Unilaw-R1: A Large Language Model for Legal Reasoning with Reinforcement Learning and Iterative Inference
- URL: http://arxiv.org/abs/2510.10072v1
- Date: Sat, 11 Oct 2025 07:17:22 GMT
- Title: Unilaw-R1: A Large Language Model for Legal Reasoning with Reinforcement Learning and Iterative Inference
- Authors: Hua Cai, Shuang Zhao, Liang Zhang, Xuli Shen, Qing Xu, Weilin Shen, Zihao Wen, Tianke Ban,
- Abstract summary: We introduce Unilaw-R1, a large language model tailored for legal reasoning.<n>With a lightweight 7-billion parameter scale, Unilaw-R1 significantly reduces deployment cost.<n>It tackles three core challenges in the legal domain: insufficient legal knowledge, unreliable reasoning logic, and weak business generalization.

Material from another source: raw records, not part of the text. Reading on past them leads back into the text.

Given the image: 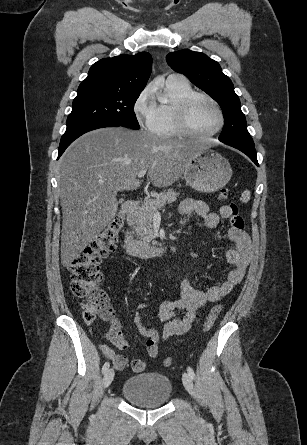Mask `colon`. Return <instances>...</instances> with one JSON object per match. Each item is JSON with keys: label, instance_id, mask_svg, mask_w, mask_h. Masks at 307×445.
Wrapping results in <instances>:
<instances>
[{"label": "colon", "instance_id": "colon-1", "mask_svg": "<svg viewBox=\"0 0 307 445\" xmlns=\"http://www.w3.org/2000/svg\"><path fill=\"white\" fill-rule=\"evenodd\" d=\"M228 197L229 190L226 188L221 189L218 198L220 200H226ZM229 208L231 211V227L243 230L244 220L239 214L238 206L235 203H231ZM122 226L123 217L118 215L98 234L94 241L68 265V271L71 276L70 289L76 297L84 299L82 307L85 321L93 322L96 318H100L110 322L111 328L108 336L110 341L116 346H122L125 340L108 297L105 292L99 288V285L103 279L101 273L102 260L115 250ZM221 310L222 307L220 304L215 305L211 309L203 325L205 332L213 327ZM163 364L165 367H170L173 364V359L166 357Z\"/></svg>", "mask_w": 307, "mask_h": 445}]
</instances>
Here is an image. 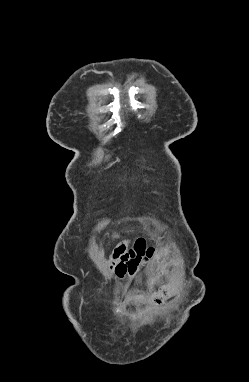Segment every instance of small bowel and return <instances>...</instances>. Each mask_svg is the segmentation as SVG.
Here are the masks:
<instances>
[{
  "label": "small bowel",
  "instance_id": "obj_1",
  "mask_svg": "<svg viewBox=\"0 0 249 382\" xmlns=\"http://www.w3.org/2000/svg\"><path fill=\"white\" fill-rule=\"evenodd\" d=\"M148 245V242L145 241L144 238H137L130 243L127 241L120 242L114 248L108 260L109 268L119 278L132 274L137 266L140 265V262H142L144 248H147ZM130 250L131 252H129Z\"/></svg>",
  "mask_w": 249,
  "mask_h": 382
}]
</instances>
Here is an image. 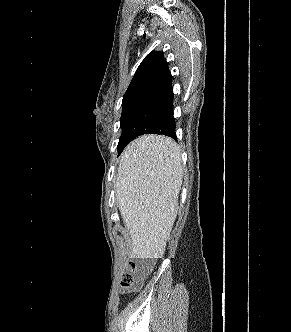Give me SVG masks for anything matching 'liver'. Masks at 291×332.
Listing matches in <instances>:
<instances>
[{
	"label": "liver",
	"mask_w": 291,
	"mask_h": 332,
	"mask_svg": "<svg viewBox=\"0 0 291 332\" xmlns=\"http://www.w3.org/2000/svg\"><path fill=\"white\" fill-rule=\"evenodd\" d=\"M181 150L171 138L144 135L123 151L116 199L132 240V257H163L177 215Z\"/></svg>",
	"instance_id": "6515ba94"
}]
</instances>
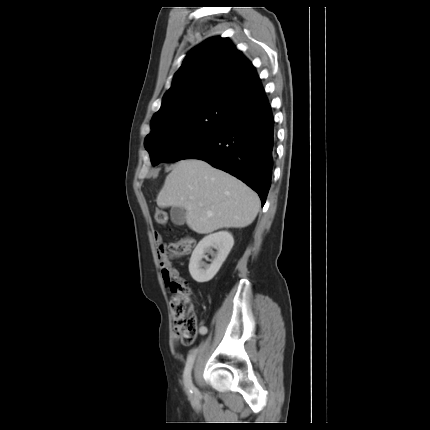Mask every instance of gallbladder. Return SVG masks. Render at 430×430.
Here are the masks:
<instances>
[{
	"label": "gallbladder",
	"mask_w": 430,
	"mask_h": 430,
	"mask_svg": "<svg viewBox=\"0 0 430 430\" xmlns=\"http://www.w3.org/2000/svg\"><path fill=\"white\" fill-rule=\"evenodd\" d=\"M171 220L175 225H183L186 221V210L182 207H172L170 210Z\"/></svg>",
	"instance_id": "bac80fb5"
}]
</instances>
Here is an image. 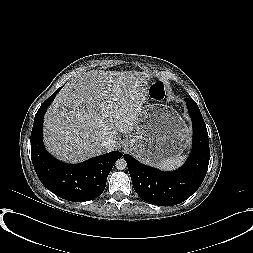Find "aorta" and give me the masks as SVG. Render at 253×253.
<instances>
[{
    "label": "aorta",
    "instance_id": "1",
    "mask_svg": "<svg viewBox=\"0 0 253 253\" xmlns=\"http://www.w3.org/2000/svg\"><path fill=\"white\" fill-rule=\"evenodd\" d=\"M115 166L118 170H124L127 167V162L124 158H120L116 161Z\"/></svg>",
    "mask_w": 253,
    "mask_h": 253
}]
</instances>
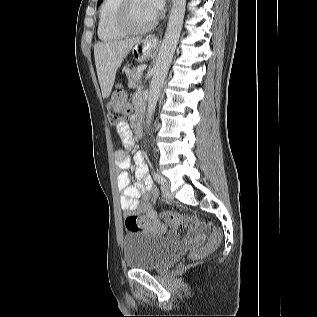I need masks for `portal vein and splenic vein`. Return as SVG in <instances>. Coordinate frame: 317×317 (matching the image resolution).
Listing matches in <instances>:
<instances>
[{
  "label": "portal vein and splenic vein",
  "instance_id": "1",
  "mask_svg": "<svg viewBox=\"0 0 317 317\" xmlns=\"http://www.w3.org/2000/svg\"><path fill=\"white\" fill-rule=\"evenodd\" d=\"M144 69H146L145 64L138 66V72L142 73V71H144Z\"/></svg>",
  "mask_w": 317,
  "mask_h": 317
}]
</instances>
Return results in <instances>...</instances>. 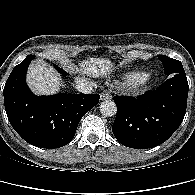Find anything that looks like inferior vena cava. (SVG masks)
<instances>
[{"instance_id": "1", "label": "inferior vena cava", "mask_w": 195, "mask_h": 195, "mask_svg": "<svg viewBox=\"0 0 195 195\" xmlns=\"http://www.w3.org/2000/svg\"><path fill=\"white\" fill-rule=\"evenodd\" d=\"M75 88L81 93H91L97 88V85L92 81L83 80L77 83Z\"/></svg>"}]
</instances>
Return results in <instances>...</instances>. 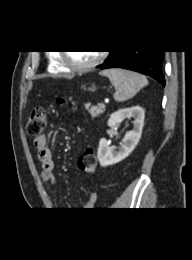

- Score: 15.567885200167913
- License: http://creativecommons.org/licenses/by/4.0/
- Abstract: Reasoning-focused large language models (LLMs) are rapidly evolving across various domains, yet their capabilities in handling complex legal problems remains underexplored. In this paper, we introduce Unilaw-R1, a large language model tailored for legal reasoning. With a lightweight 7-billion parameter scale, Unilaw-R1 significantly reduces deployment cost while effectively tackling three core challenges in the legal domain: insufficient legal knowledge, unreliable reasoning logic, and weak business generalization. To address these issues, we first construct Unilaw-R1-Data, a high-quality dataset containing 17K distilled and screened chain-of-thought (CoT) samples. Based on this, we adopt a two-stage training strategy combining Supervised Fine-Tuning (SFT) and Reinforcement Learning (RL), which significantly boosts the performance on complex legal reasoning tasks and supports interpretable decision-making in legal AI applications. To assess legal reasoning ability, we also introduce Unilaw-R1-Eval, a dedicated benchmark designed to evaluate models across single- and multi-choice legal tasks. Unilaw-R1 demonstrates strong results on authoritative benchmarks, outperforming all models of similar scale and achieving performance on par with the much larger DeepSeek-R1-Distill-Qwen-32B (54.9%). Following domain-specific training, it also showed significant gains on LawBench and LexEval, exceeding Qwen-2.5-7B-Instruct (46.6%) by an average margin of 6.6%.